Anatomical, Physiological and Transcriptomic Insights into Salt Tolerance in Two Peanut Lines with Different Oil Contents

Soil salinization is a significant global challenge that severely impacts agricultural productivity, particularly through its negative effects on crop growth and yield. Peanuts (Arachis hypogaea L.) are an important oil crop. One of the major goals in peanut breeding programs is to develop varieties with both high oil content and salt tolerance. Previously, we obtained a peanut line (HO) with high oil content through mutagenesis, which showed higher salt tolerance than its parental line (HY20). In this study, we employed multiple approaches including anatomical, physiological, and transcriptomic analyses to elucidate salt tolerance mechanisms of the HO peanut line.
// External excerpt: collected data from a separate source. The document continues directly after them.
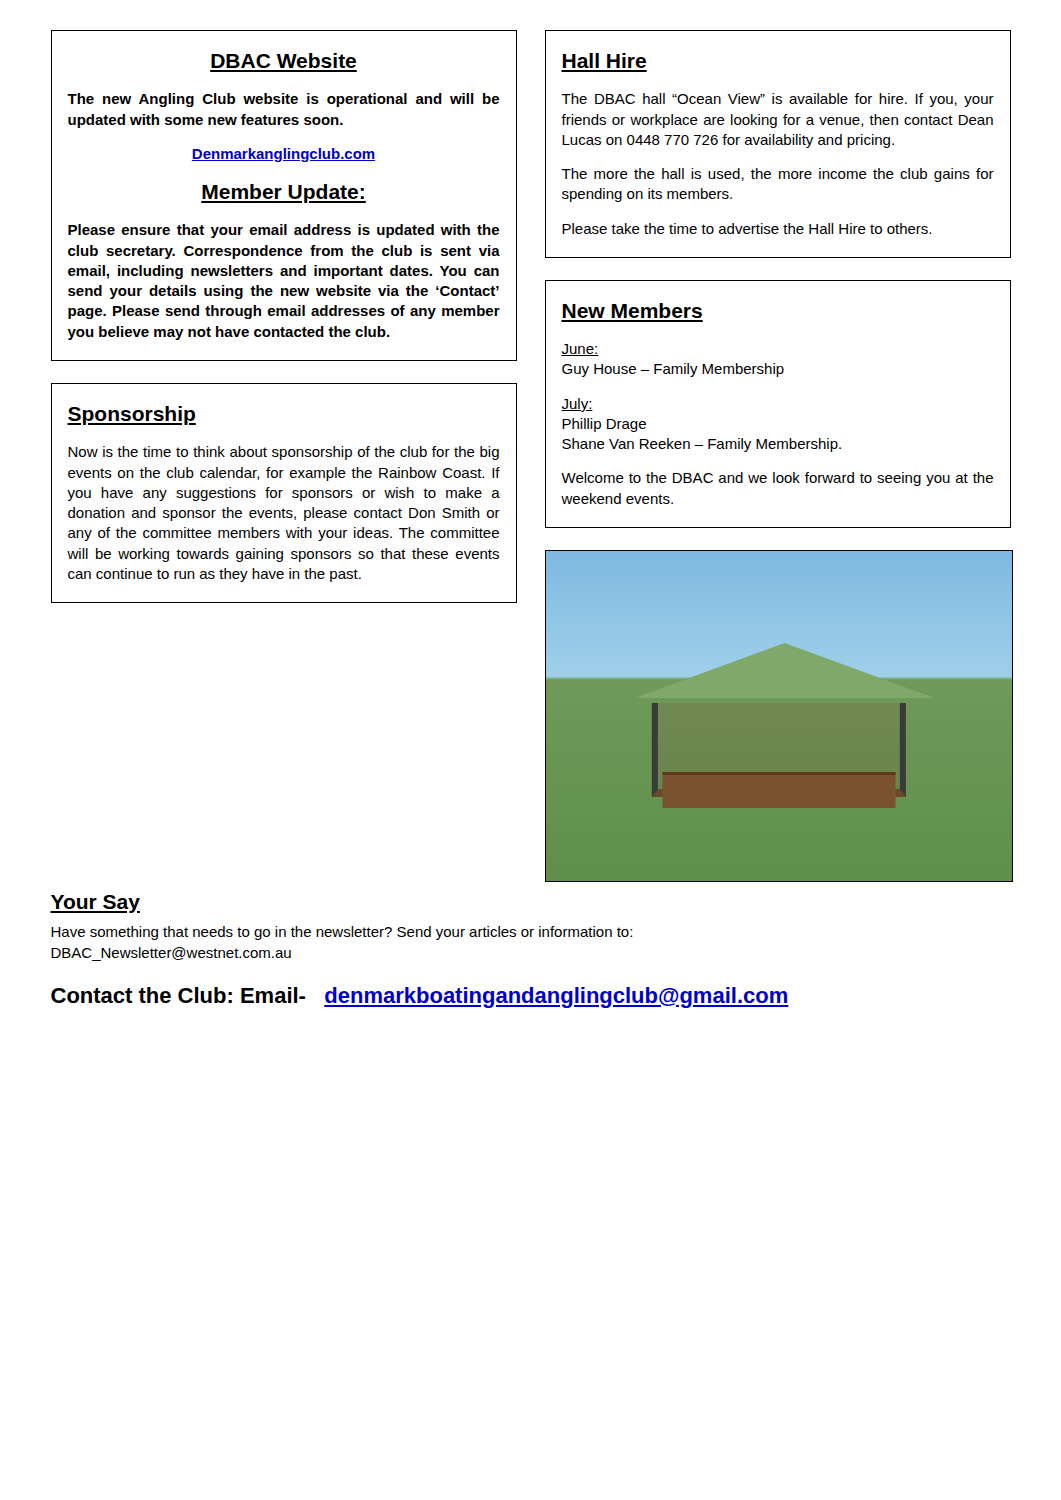DBAC Website
The new Angling Club website is operational and will be updated with some new features soon.
Denmarkanglingclub.com
Member Update:
Please ensure that your email address is updated with the club secretary. Correspondence from the club is sent via email, including newsletters and important dates. You can send your details using the new website via the ‘Contact’ page. Please send through email addresses of any member you believe may not have contacted the club.
Sponsorship
Now is the time to think about sponsorship of the club for the big events on the club calendar, for example the Rainbow Coast. If you have any suggestions for sponsors or wish to make a donation and sponsor the events, please contact Don Smith or any of the committee members with your ideas. The committee will be working towards gaining sponsors so that these events can continue to run as they have in the past.
Hall Hire
The DBAC hall “Ocean View” is available for hire. If you, your friends or workplace are looking for a venue, then contact Dean Lucas on 0448 770 726 for availability and pricing.
The more the hall is used, the more income the club gains for spending on its members.
Please take the time to advertise the Hall Hire to others.
New Members
June:
Guy House – Family Membership
July:
Phillip Drage
Shane Van Reeken – Family Membership.
Welcome to the DBAC and we look forward to seeing you at the weekend events.
Your Say
Have something that needs to go in the newsletter? Send your articles or information to:
DBAC_Newsletter@westnet.com.au
Contact the Club: Email- denmarkboatingandanglingclub@gmail.com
Under salt stress, the HO line exhibited better-developed vascular structures, with increased root vessel diameter and higher crystal idioblast density in leaves compared to HY20. HO also showed enhanced antioxidant enzyme activities, with POD and SOD activities higher than HY20. Photosynthetic efficiency was substantially improved in HO, with Fv/Fm decreasing under severe salt stress. Additionally, HO maintained a lower Na+/K+ ratio and higher linolenic acid content under salt stress. Transcriptomic analysis revealed up-regulated lignin biosynthesis genes in HO. This study established potential connections between salt stress tolerance and oil biosynthesis in peanuts, providing insights that could be leveraged for the development of high-yield and salt-resistant varieties.